◆ **Your goal**:
Please return exactly the lines from the top of the data through the line that contains "ARMA vehicle's development", and skip all pictures.

━━━━━━━━━━━━━━━━━━━━

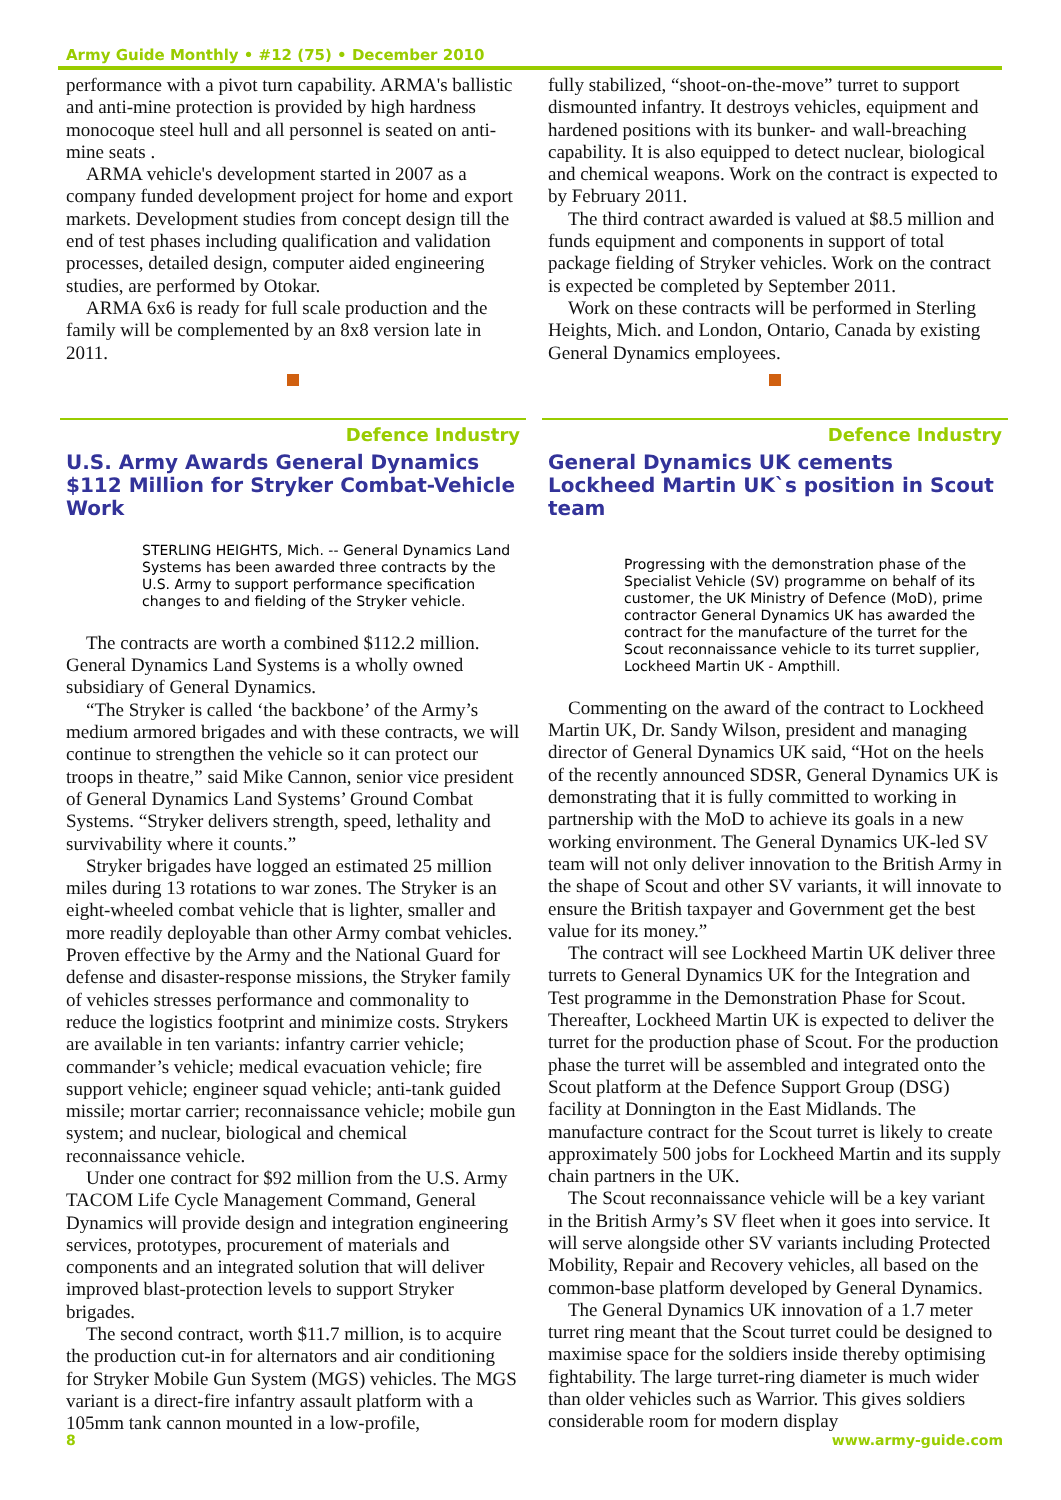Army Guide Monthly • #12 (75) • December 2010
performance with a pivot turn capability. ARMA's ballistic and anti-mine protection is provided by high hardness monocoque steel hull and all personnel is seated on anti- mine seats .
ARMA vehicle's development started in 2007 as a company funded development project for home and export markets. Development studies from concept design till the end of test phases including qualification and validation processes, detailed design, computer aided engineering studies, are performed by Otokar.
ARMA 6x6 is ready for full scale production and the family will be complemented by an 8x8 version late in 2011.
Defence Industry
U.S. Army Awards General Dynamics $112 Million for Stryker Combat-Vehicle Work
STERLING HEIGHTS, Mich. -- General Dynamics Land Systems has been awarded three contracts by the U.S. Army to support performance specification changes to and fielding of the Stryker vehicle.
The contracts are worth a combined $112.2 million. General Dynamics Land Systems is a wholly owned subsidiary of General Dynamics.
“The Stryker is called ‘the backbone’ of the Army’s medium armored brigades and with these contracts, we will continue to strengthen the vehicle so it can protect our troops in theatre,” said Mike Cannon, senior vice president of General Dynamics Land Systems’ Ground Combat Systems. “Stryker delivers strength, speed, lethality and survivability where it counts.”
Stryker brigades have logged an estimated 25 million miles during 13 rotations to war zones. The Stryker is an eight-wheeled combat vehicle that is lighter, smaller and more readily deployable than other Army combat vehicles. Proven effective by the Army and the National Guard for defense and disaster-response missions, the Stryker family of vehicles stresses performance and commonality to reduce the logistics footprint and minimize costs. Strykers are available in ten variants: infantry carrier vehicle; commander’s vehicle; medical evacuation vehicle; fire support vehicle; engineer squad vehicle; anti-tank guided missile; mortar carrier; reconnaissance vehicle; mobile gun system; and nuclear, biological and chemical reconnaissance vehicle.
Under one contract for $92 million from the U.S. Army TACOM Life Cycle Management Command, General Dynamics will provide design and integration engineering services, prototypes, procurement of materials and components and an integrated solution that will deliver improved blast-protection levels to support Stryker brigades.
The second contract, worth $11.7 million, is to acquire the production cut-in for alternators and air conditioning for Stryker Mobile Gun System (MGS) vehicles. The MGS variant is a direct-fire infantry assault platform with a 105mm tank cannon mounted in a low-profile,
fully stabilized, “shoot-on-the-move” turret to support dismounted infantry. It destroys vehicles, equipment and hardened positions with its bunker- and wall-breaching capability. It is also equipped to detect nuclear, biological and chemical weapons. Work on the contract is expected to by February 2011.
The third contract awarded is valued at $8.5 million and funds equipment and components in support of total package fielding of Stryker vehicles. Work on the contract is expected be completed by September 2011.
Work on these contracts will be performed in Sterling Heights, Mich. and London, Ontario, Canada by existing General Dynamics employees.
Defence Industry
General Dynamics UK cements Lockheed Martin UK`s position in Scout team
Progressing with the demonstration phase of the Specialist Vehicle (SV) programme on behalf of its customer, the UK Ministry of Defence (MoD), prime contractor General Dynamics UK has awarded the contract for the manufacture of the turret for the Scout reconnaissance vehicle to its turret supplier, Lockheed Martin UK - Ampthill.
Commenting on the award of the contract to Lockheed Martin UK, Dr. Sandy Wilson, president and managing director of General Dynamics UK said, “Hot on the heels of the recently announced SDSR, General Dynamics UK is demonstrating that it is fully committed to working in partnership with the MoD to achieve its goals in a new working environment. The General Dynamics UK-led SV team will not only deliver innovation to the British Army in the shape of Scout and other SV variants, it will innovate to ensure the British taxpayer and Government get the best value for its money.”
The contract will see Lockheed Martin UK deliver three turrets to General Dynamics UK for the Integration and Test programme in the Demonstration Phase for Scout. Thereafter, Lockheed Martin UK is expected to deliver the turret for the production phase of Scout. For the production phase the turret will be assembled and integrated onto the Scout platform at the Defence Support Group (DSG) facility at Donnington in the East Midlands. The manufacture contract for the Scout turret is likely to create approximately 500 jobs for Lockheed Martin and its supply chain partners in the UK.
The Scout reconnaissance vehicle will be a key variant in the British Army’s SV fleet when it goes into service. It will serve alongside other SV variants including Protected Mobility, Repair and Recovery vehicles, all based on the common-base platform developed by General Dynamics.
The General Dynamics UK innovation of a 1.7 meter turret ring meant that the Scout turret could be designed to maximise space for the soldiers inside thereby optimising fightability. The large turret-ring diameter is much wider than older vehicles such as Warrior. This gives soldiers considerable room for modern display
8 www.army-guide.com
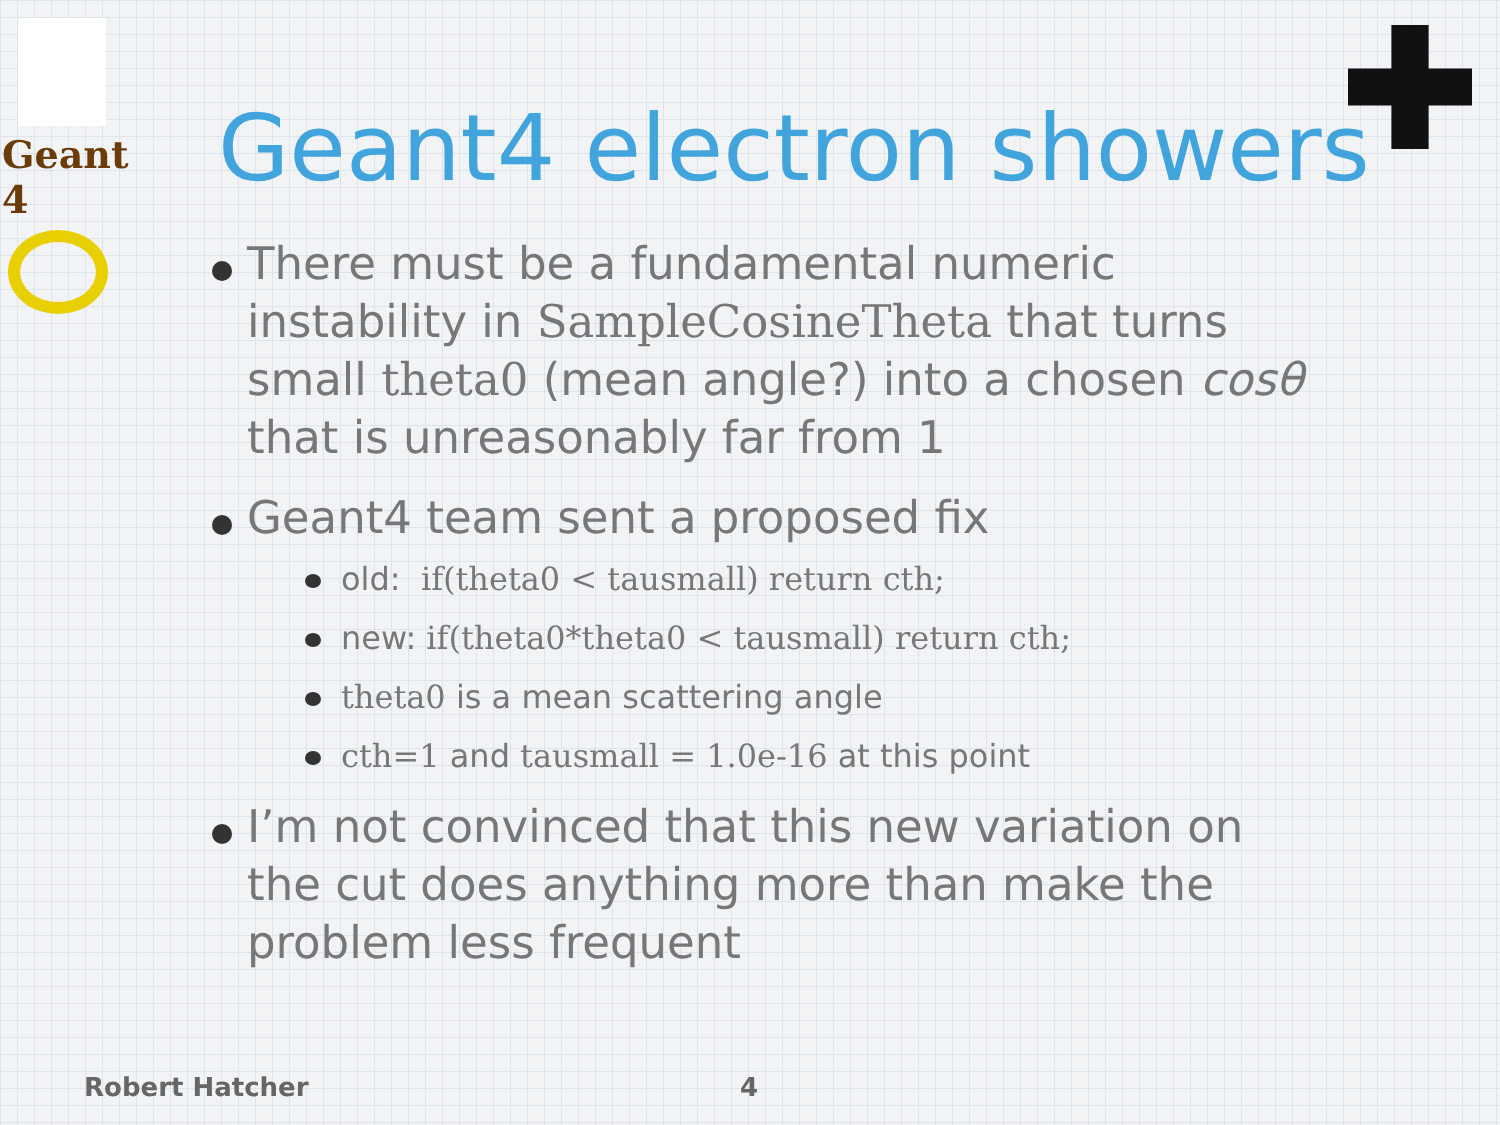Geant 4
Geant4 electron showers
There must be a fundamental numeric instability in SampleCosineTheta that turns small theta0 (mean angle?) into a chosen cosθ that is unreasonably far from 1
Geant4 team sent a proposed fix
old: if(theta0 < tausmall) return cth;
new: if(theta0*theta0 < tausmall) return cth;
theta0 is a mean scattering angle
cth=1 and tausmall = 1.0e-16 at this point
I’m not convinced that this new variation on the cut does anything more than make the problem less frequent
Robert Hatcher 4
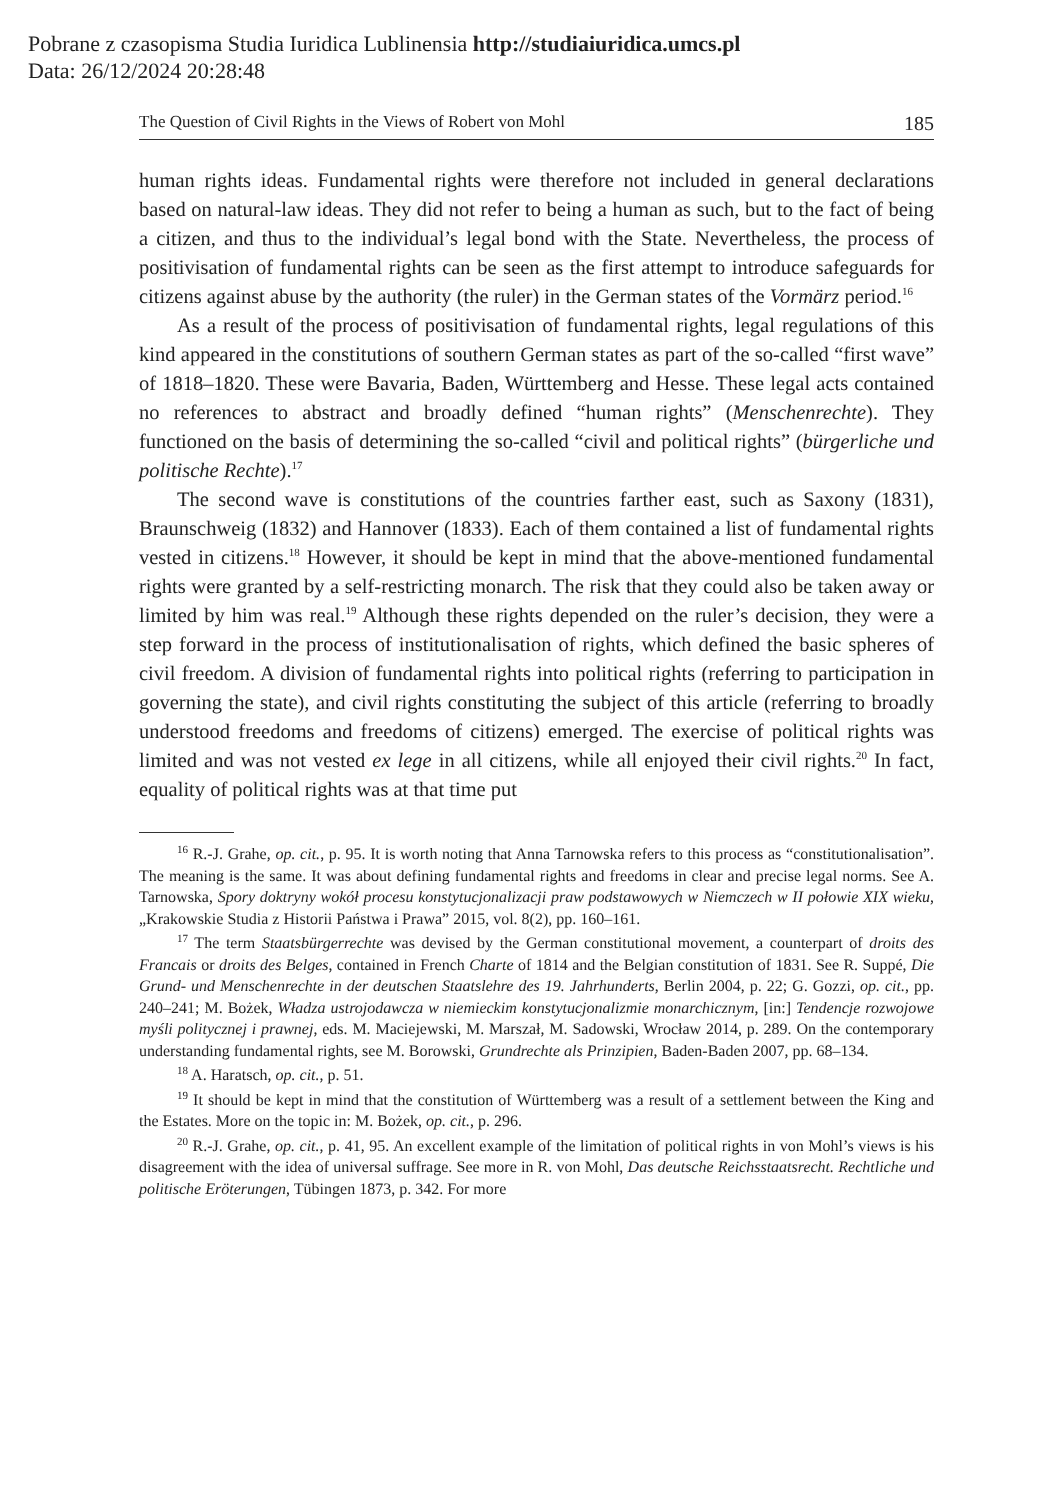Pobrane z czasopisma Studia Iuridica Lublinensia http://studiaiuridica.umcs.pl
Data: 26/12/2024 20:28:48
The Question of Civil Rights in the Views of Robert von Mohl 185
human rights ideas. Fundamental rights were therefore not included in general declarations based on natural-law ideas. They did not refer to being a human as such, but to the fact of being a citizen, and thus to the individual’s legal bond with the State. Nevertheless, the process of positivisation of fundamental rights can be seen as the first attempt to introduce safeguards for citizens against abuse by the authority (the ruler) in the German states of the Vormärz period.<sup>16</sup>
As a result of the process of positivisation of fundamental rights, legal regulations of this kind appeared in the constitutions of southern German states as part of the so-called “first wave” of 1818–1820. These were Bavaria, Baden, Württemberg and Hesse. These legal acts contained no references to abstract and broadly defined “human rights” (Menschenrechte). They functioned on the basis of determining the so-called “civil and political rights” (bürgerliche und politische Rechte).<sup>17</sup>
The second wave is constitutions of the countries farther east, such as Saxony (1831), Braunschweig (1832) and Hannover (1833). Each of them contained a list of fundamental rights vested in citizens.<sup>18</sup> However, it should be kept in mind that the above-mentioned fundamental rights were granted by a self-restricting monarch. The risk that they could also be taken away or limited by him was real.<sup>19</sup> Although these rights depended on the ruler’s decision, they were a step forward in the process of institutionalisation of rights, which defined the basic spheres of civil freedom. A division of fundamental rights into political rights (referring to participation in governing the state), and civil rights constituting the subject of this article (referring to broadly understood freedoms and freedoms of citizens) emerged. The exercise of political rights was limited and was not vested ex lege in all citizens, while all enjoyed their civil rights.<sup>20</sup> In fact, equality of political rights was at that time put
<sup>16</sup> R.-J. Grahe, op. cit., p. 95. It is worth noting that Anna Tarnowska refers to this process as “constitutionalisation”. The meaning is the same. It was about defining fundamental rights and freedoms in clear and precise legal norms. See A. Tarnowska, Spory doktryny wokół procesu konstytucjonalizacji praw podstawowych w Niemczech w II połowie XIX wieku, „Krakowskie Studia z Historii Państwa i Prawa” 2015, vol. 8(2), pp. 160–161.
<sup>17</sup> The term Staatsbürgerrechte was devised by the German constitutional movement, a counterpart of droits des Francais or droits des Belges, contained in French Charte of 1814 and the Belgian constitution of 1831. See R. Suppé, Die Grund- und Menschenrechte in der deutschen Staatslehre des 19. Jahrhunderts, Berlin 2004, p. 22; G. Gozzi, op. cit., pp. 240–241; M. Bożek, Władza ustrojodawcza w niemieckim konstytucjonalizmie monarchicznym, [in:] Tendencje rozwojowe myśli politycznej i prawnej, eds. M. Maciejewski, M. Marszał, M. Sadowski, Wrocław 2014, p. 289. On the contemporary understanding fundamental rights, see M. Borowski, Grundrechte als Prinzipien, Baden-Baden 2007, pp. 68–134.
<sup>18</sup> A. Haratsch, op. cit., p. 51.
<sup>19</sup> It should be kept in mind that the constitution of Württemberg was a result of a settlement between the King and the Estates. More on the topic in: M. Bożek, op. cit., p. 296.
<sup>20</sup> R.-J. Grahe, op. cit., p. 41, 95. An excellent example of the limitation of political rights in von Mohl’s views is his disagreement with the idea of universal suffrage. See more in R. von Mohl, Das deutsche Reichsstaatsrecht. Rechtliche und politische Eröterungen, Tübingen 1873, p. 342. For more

━━━━━━━━━━━━━━━━━━━━

◆ **Response to this exercise**:
Army Guide Monthly • #12 (75) • December 2010
performance with a pivot turn capability. ARMA's ballistic and anti-mine protection is provided by high hardness monocoque steel hull and all personnel is seated on anti- mine seats .
ARMA vehicle's development started in 2007 as a company funded development project for home and export markets. Development studies from concept design till the end of test phases including qualification and validation processes, detailed design, computer aided engineering studies, are performed by Otokar.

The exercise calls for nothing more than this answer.